#### [Working data]
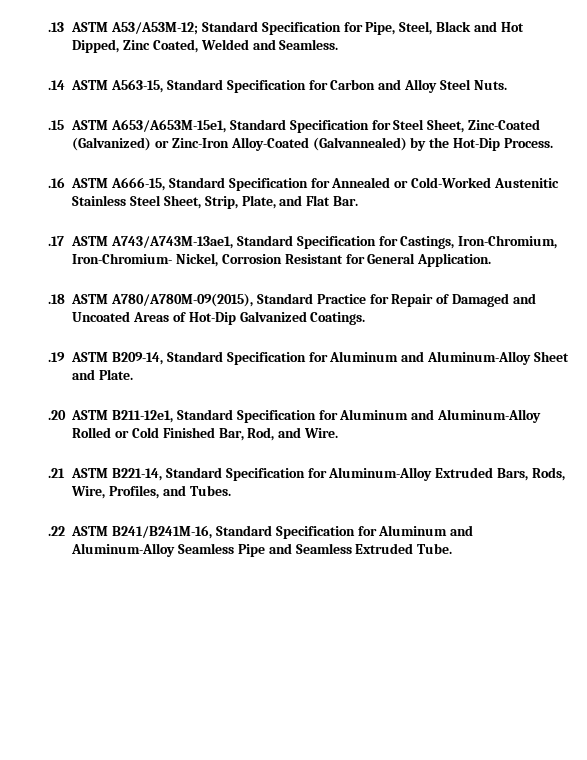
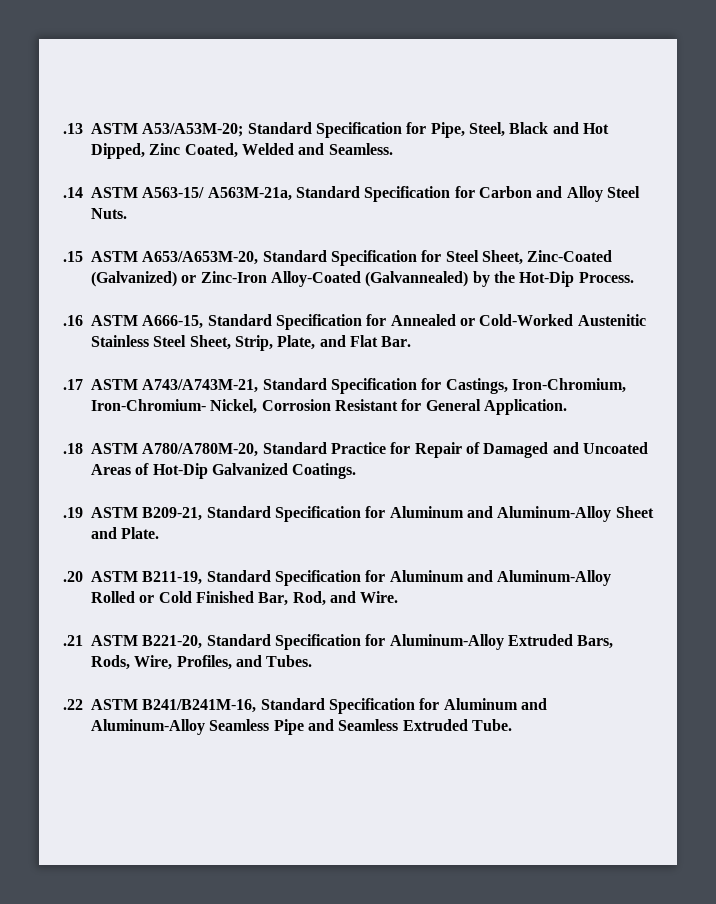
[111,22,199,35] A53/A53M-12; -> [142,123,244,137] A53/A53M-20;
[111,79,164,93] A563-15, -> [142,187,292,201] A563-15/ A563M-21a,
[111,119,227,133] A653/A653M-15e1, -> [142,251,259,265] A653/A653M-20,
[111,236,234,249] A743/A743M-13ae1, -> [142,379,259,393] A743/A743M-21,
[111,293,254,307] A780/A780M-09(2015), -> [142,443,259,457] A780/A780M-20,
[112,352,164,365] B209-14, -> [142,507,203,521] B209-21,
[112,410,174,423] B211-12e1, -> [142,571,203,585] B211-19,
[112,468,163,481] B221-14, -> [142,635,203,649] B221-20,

...

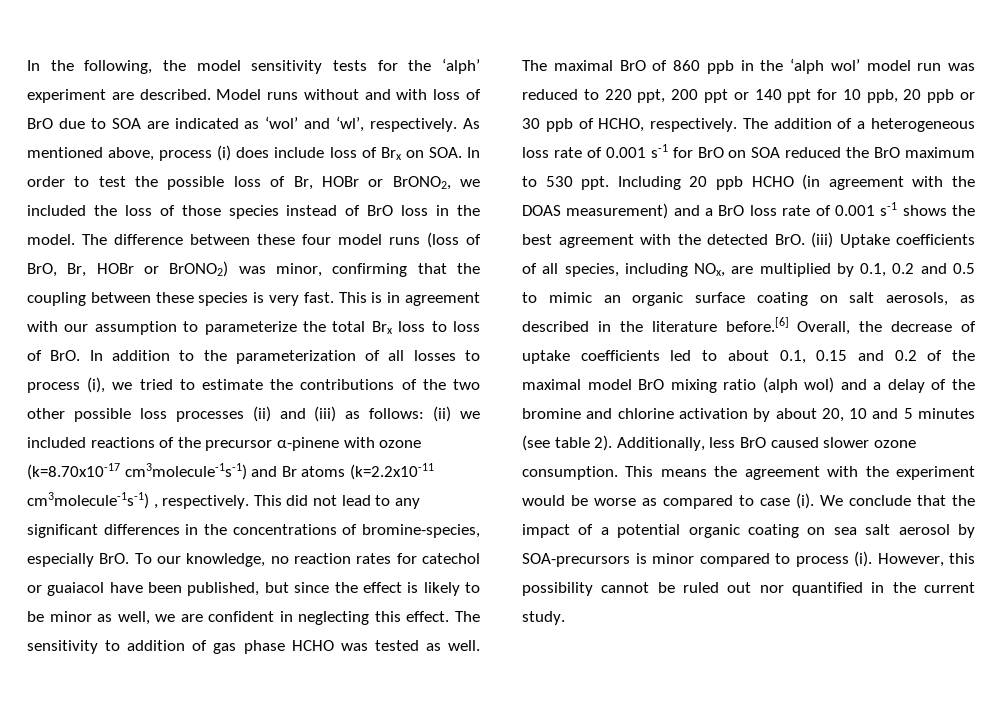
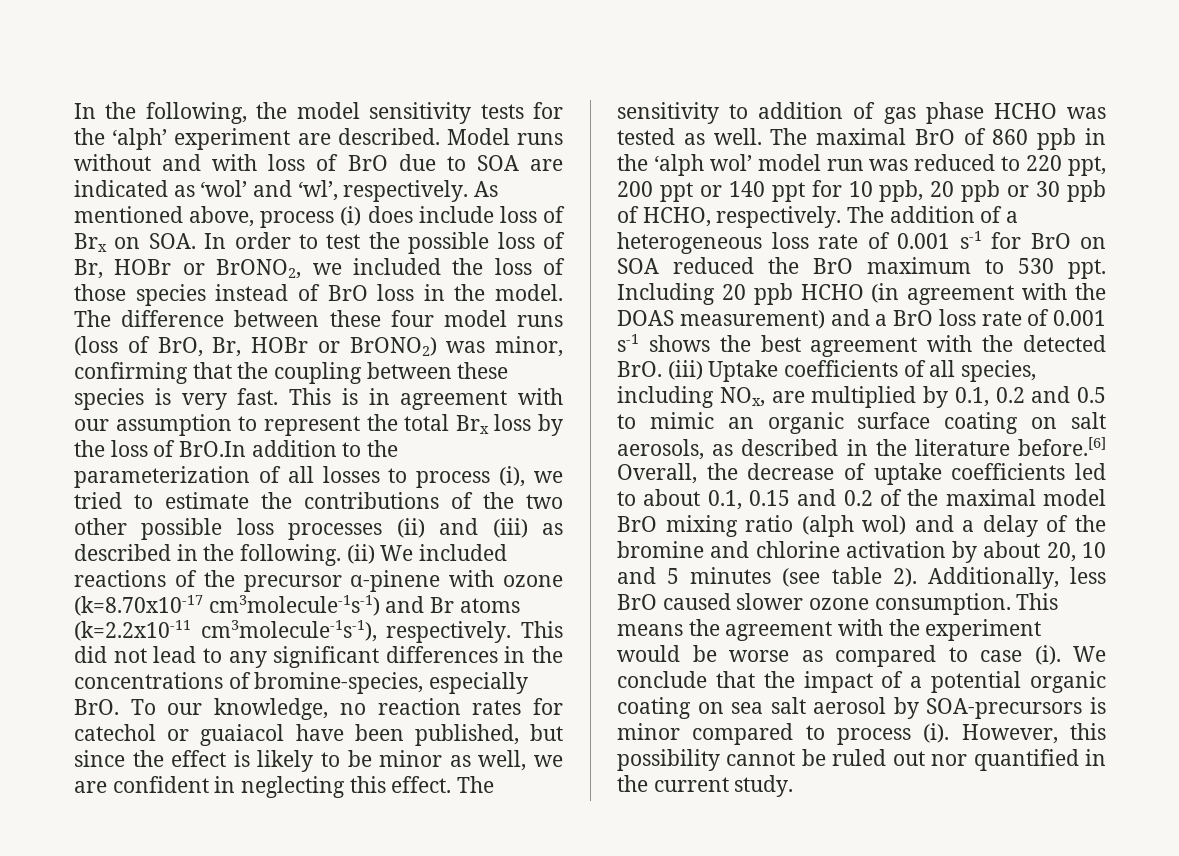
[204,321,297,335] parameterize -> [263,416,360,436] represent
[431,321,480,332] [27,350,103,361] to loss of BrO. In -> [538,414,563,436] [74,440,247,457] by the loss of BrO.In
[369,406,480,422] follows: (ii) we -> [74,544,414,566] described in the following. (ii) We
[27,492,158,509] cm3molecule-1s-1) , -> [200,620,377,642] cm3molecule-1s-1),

#### [Problem details]
Out of the data above, transcribe exactly and only the lines starting with the line that has "[204,321,297,335] parameterize ->" and going on through the line that has "[27,492,158,509] cm3molecule-1s-1) , ->", both included.

#### [Worked solution]
[204,321,297,335] parameterize -> [263,416,360,436] represent
[431,321,480,332] [27,350,103,361] to loss of BrO. In -> [538,414,563,436] [74,440,247,457] by the loss of BrO.In
[369,406,480,422] follows: (ii) we -> [74,544,414,566] described in the following. (ii) We
[27,492,158,509] cm3molecule-1s-1) , -> [200,620,377,642] cm3molecule-1s-1),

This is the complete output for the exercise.